▶ [EXERCISE DIRECTIONS]
Reproduce the line containing "neck: (195, 237)" and every line after it through the end of the records. Include nothing else.

(Data entries)
####################

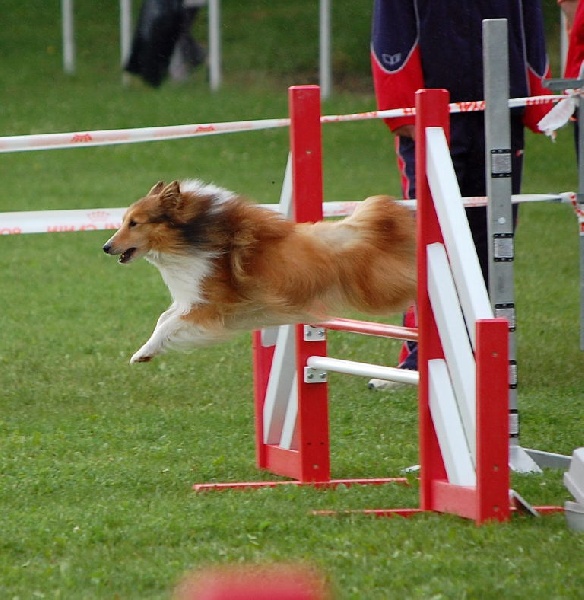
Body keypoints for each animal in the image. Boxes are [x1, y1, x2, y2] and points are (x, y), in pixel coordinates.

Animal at [102, 180, 418, 364]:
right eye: (124, 220)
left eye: (134, 223)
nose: (106, 247)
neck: (195, 237)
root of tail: (359, 230)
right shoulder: (192, 298)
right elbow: (163, 319)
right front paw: (148, 352)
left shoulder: (212, 306)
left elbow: (167, 325)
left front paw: (141, 353)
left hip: (379, 290)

####################

▶ [EXERCISE RESPONSE]
neck: (195, 237)
root of tail: (359, 230)
right shoulder: (192, 298)
right elbow: (163, 319)
right front paw: (148, 352)
left shoulder: (212, 306)
left elbow: (167, 325)
left front paw: (141, 353)
left hip: (379, 290)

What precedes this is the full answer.